By allowing this root motion to drive the movement of the game entity, we get a very close match between what the animator authored and what the player sees - minimizing mismatch errors like foot sliding.
But it can also make it more difficult to change and direct that motion at runtime. Your animations might cover a walk of 1.4 m/s and a run of 2.2 m/s, but if the player's input maps to a movement of 1.7 m/s the two might not blend cleanly to make this intermediate speed. Or if the only turning animations you have are 45 degree turns, then the player character ends up walking in a half-circle in order to turn around.
That makes root motion useful for naturalistic motion and performance capture, where you want all the little inconsistencies of a real creature's movements incorporated in the final result, and you're willing to sacrifice some amount of runtime control to make it happen. Cutscenes or special actions that happen with some fixed alignment (like interactions with cover) will often use this style extensively.
Animations where the character does not translate away are called "In-Place" - because the character stays in one place, like walking on a treadmill.
This makes it easier to blend and transition the animation with other animations the character can do, because they're all aligned at the same position/orientation.
The way the character moves through the scene is entirely up to the movement scripts, giving the programmer and game designer a lot of freedom to control the movement, pivoting to just the right angle or dialing the speed up and down. This can also make it easier to layer the animation with procedural motions like a jump that snaps to a target point, a rail/ledge to follow, or a moving object to ride.
The downside is that the scripted motion layered on top can look mechanical, and disconnected from the movement of the character's limbs. Seeing feet that appear to slide or swim across the ground, rather than making stationary contact and convincingly propelling the character, is a common artifact of this approach.

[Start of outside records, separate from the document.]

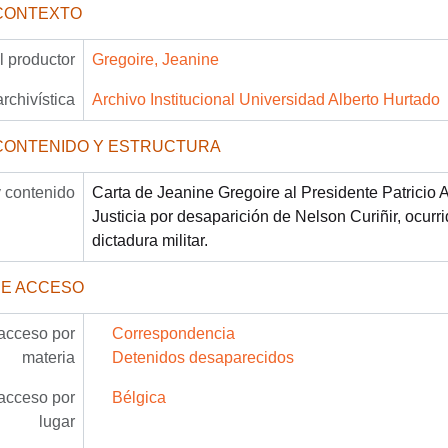
CONTEXTO
 productor
Gregoire, Jeanine
archivística
Archivo Institucional Universidad Alberto Hurtado
CONTENIDO Y ESTRUCTURA
 contenido
Carta de Jeanine Gregoire al Presidente Patricio A
Justicia por desaparición de Nelson Curiñir, ocurr
dictadura militar.
DE ACCESO
acceso por
Correspondencia
materia
Detenidos desaparecidos
acceso por
Bélgica
lugar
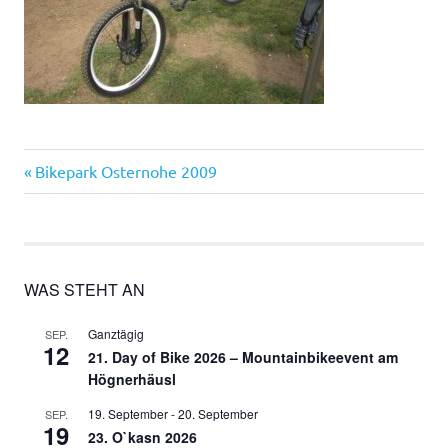
Vorheriger
Beitragsnavigation
Bikepark Osternohe 2009
Beitrag:
WAS STEHT AN
Ganztägig
SEP.
12
21. Day of Bike 2026 – Mountainbikeevent am
Högnerhäusl
19. September
-
20. September
SEP.
19
23. O`kasn 2026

Some of this can be ameliorated by using IK (Inverse Kinematics) to nudge limbs to match their intended contact points. Or it might not be a big deal at all if you're animating something non-naturalistic, like a stylized cartoon character or a hovering sci-fi object or otherworldly alien creature. Or if your viewpoint is far enough away that those little misalignments don't really show, like in a city builder/god game/RTS.
So both approaches have their benefits and drawbacks, and as a result they're both used - often even in the same game, for different actions or at different stages of production.
Fortunately, Unity gives you powerful tools to decide how you want to use root motion, allowing you to use it to drive a body's movement through the scene, or bake it out if you want to work with it as an in-place animation. So you can change your mind easily as you iterate on your project and find what works best for getting you the results you need, and the way your team likes to work.